Меня это задевало. Если я не работала, я была дома — и если я была дома и забывала прибраться на кухне после ужина, то это происходило потому, что мне приходилось засиживаться допоздна за экзаменами или дорабатывать конспект. Но даже когда я строила свою защиту, я знала, что не справляюсь. Внутри гнева Мишель скрывалась более сложная правда. Я пыталась донести множество вещей до множества разных людей. Я выбирал трудный путь, как она и предсказывала в те времена, когда наше бремя было легче, а наши личные обязанности не были так переплетены. Сейчас я думала о том обещании, которое дала себе после рождения Малии: что мои дети будут знать меня, что они вырастут, зная о моей любви к ним, чувствуя, что я всегда ставила их на первое место.

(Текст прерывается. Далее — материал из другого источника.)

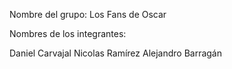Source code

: Nombre del grupo: Los Fans de Oscar

Nombres de los integrantes:

Daniel Carvajal
Nicolas Ramírez
Alejandro Barragán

Сидя в тусклом свете нашей гостиной, Мишель больше не казалась сердитой, только грустной. "Стоит ли оно того?" — спросила она.
Я не помню, что я сказал в ответ. Я знаю, что не мог признаться ей, что больше не уверен.
Оглядываясь назад, трудно понять, почему вы совершили глупость. Я не имею в виду мелочи — порчу любимого галстука, потому что вы пытались есть суп в машине, или выгнутую спину, потому что вас уговорили сыграть в футбол на День благодарения. Я имею в виду глупый выбор, сделанный после серьезных раздумий: те случаи, когда вы определяете реальную проблему в своей жизни, анализируете ее, а затем с полной уверенностью приходите к совершенно неправильному ответу.
Это было мое участие в выборах в Конгресс. После многочисленных разговоров мне пришлось признать, что Мишель была права, когда сомневалась, оправдывает ли разница, которую я делаю в Спрингфилде, жертвы. Однако вместо того, чтобы облегчить свою ношу, я пошел в противоположном направлении, решив, что мне нужно прибавить газу и добиться более влиятельного поста. Примерно в это же время конгрессмен-ветеран Бобби Раш, бывший "Черный пантер", бросил вызов мэру Дейли на выборах 1999 года и потерпел поражение, не добившись успеха даже в своем собственном округе.